Dhaka, the chaotic capital of Bangladesh, is one of the poorest cities in the world, a place where labor is dirt cheap, and rules are loose. 75% of all export income comes from making clothes for rich countries. International retailers, including some of Australia’s biggest names, have flooded in over the last decade to take advantage of the lowest paid workers in the world. Muktar worked in a garment factory, not making clothes; she was a safety compliance officer in the doomed Rana Plaza. She was on the fifth floor of the building talking to two of her friends when it collapsed. Muktar has come to the hospital in Savar to see one of those nurses who fell with her into the void. Her friend was brought here along with hundreds of other dead and wounded factory workers. It’s the first time Muktar has been well enough to visit her workmate. Labony’s arm was amputated when they cut her out of the wrecked building. The three women had landed close together. Labony remembers opening her eyes in complete darkness. Thousands of people were buried in the rubble of the eight-story building. More than a thousand died. The ward is a pitiful place. The vast majority of clothing workers are women and all of these women were in the garment factories of Rana Plaza when it collapsed. The doctors saved their lives, but no one can restore their lost limbs, or dead workmates.
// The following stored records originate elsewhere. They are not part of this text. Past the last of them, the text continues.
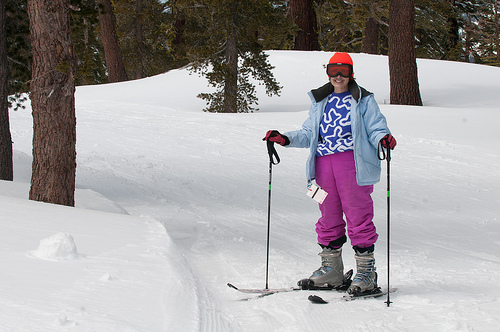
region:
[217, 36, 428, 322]
Girl outside in ski outfit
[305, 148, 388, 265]
Purple ski pants on skier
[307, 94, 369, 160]
Blue and white ski shirt on skier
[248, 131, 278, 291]
Black pole for sking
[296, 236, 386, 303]
Two grey ski shoes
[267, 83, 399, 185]
Light blue and black ski jacket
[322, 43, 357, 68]
Orange ski cap on girl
Of the thousands injured, more than 100 had limbs amputated, women like Pachi, whose name means bird in Bengali, or 18-year-old Sonia, whose wound still throbs with pain where her leg was cut off. Others have different injuries. Shopi’s chest was crushed under concrete. Aruthi is 14. She began work in the factory when she was 12. Her factory produced clothes for international retailers, including Benetton. She has no idea what will happen to her now. In a country with no social security, these women rely on their families to take care of them, doing the simple tasks they can no longer do. None of them know that they will be properly compensated. So far, they’ve received a few hundred dollars each in lost wages from the Bangladesh Garment Manufacturer’s Association.